* _Directions for this task_: From the records below, output exactly the lines starting at the line with "A precision of" and ending at the line with "dark suv | 14766", both of them included, but no pictures.

(Saved data entries)

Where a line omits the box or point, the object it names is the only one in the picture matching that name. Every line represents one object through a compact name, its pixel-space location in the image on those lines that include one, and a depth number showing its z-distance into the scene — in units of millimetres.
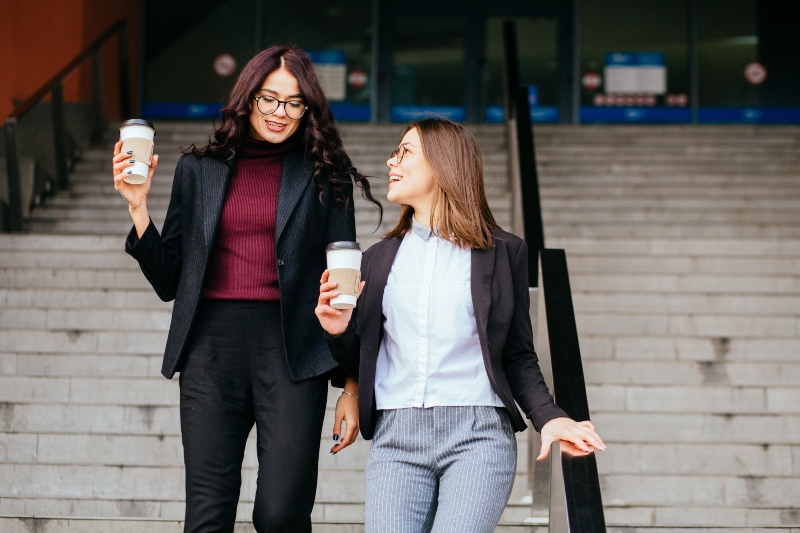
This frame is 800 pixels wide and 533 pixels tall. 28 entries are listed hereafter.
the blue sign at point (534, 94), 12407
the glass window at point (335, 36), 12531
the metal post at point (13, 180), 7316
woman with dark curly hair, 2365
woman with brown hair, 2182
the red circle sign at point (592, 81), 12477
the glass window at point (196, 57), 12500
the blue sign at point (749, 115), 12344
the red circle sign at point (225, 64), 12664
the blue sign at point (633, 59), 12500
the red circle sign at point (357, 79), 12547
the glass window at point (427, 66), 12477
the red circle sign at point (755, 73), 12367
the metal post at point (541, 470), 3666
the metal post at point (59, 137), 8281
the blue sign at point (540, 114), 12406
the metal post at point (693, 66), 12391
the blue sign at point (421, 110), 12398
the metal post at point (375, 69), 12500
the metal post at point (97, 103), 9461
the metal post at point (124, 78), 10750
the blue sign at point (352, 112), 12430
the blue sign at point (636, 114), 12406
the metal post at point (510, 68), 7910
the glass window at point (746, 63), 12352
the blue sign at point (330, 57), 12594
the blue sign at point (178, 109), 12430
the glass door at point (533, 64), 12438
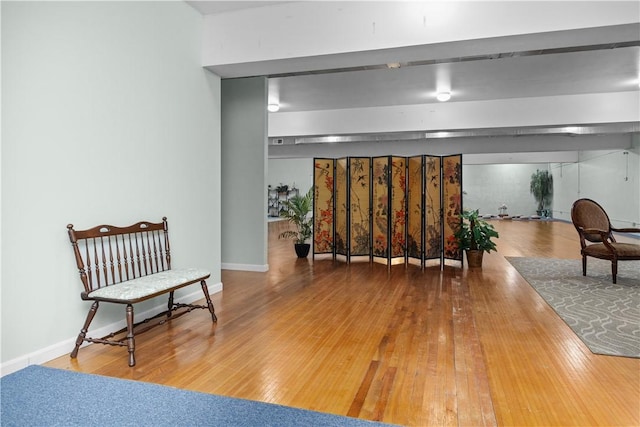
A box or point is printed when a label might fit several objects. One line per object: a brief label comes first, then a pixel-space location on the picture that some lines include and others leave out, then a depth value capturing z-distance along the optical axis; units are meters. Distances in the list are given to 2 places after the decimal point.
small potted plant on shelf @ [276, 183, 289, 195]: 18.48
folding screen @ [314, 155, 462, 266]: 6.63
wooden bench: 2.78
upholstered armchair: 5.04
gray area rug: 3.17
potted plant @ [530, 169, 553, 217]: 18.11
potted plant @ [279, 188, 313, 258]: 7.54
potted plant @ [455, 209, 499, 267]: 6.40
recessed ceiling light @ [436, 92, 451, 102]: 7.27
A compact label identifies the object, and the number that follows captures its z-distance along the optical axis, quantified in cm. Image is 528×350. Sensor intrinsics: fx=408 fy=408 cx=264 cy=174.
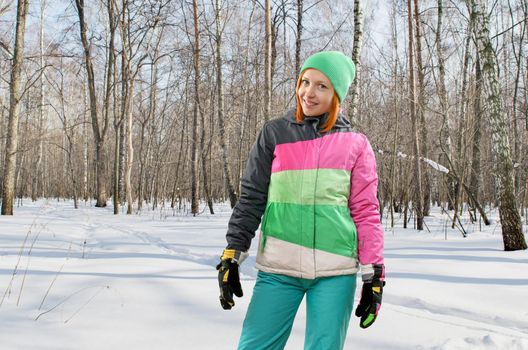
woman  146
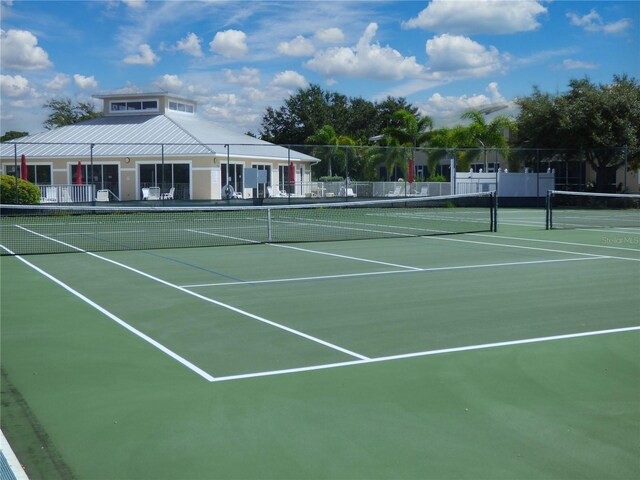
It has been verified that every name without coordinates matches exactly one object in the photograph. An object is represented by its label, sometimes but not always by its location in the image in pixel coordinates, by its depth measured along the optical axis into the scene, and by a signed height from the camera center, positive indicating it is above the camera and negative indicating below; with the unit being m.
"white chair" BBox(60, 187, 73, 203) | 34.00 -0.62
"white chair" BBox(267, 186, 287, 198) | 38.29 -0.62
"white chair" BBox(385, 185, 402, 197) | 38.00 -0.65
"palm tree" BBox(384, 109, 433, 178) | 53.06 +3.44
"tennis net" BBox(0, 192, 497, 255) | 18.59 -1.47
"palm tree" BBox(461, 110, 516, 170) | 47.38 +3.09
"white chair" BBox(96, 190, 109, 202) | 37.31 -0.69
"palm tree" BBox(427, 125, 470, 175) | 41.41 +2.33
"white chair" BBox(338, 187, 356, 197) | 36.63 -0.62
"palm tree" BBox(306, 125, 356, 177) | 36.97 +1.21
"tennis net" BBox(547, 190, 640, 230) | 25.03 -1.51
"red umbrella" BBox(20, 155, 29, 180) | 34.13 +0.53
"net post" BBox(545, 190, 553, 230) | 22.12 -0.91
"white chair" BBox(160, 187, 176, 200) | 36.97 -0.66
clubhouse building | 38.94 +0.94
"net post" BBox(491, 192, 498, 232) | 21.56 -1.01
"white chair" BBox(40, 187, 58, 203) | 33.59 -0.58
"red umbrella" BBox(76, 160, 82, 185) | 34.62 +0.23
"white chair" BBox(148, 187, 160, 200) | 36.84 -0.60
* * *
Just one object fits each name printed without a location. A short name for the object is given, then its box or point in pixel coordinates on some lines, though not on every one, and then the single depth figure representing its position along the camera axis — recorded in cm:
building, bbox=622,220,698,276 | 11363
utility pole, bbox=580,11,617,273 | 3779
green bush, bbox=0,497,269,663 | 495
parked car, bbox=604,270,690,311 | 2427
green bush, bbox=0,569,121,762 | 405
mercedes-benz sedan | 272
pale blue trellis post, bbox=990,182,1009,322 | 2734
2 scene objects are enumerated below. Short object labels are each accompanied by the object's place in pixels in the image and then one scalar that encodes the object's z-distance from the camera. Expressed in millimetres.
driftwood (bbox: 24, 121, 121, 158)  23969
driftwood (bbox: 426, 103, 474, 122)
* * *
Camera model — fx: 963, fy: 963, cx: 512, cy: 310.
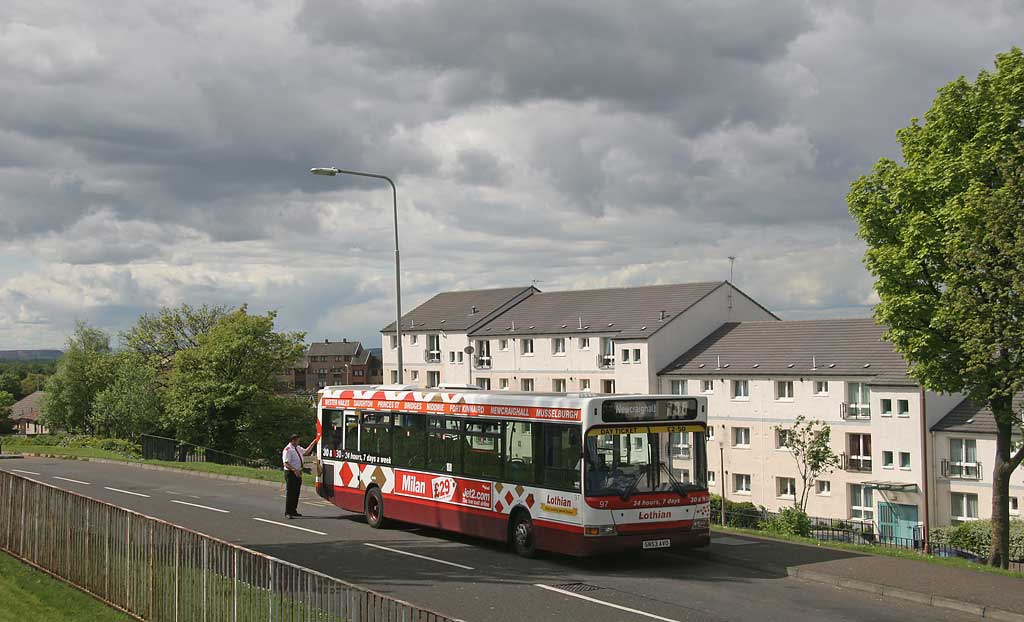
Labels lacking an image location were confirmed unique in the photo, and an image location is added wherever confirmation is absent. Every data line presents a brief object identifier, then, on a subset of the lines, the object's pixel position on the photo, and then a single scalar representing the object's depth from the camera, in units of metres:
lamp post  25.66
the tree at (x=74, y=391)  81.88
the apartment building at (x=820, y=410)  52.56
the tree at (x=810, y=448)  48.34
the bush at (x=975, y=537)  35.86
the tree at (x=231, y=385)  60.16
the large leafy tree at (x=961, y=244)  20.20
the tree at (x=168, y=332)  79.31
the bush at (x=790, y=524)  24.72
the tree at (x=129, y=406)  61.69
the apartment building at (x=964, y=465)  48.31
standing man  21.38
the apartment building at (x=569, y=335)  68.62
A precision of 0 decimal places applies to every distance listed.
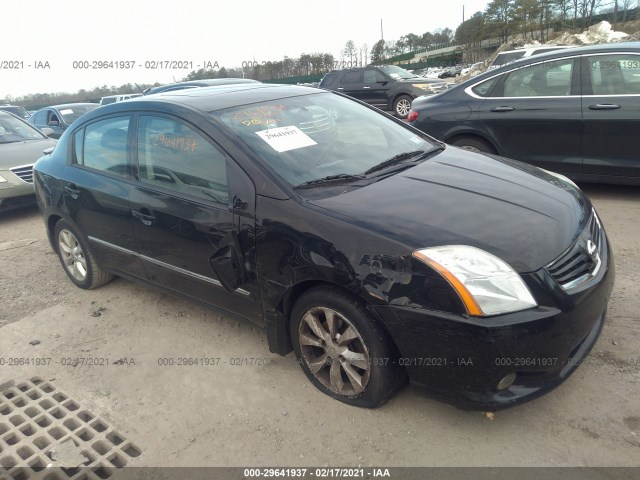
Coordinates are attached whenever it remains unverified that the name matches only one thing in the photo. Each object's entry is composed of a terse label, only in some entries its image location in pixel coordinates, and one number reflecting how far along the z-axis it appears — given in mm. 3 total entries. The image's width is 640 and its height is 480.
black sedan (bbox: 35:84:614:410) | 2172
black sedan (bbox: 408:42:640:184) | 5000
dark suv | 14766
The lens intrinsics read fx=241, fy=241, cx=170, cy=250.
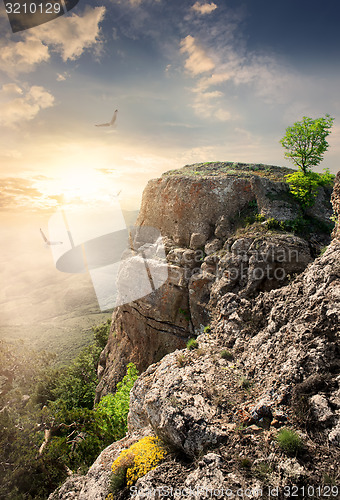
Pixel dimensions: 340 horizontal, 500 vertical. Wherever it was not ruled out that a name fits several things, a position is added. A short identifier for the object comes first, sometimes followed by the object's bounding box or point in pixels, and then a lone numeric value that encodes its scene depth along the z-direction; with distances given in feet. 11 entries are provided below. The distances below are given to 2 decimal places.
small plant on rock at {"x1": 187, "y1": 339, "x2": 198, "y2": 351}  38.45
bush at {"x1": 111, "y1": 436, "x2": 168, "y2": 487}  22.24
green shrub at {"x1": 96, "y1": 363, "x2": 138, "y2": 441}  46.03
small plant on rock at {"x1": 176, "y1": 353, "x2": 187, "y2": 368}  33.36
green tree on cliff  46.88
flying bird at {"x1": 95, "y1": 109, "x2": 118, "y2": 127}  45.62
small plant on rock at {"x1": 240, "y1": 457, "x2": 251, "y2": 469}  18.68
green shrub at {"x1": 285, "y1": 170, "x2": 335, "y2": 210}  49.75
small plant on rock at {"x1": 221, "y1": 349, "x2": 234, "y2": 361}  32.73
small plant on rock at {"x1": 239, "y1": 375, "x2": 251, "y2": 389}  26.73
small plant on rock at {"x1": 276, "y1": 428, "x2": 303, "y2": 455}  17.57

* _Answer space_:
A precision of 0 decimal places applies to every distance listed.
Coordinates are attached whenever it remains unverified that the name matches only one thing in the photo. Each object's entry is composed of a terse label, only in some entries its image location in pixel coordinates, and one number reflecting how far along the z-axis it appears — given in mm. 3 total entries. The image's width is 640 and its height is 480.
black sedan (bbox: 35:84:614:410) | 2172
black sedan (bbox: 408:42:640:184) | 5000
dark suv | 14766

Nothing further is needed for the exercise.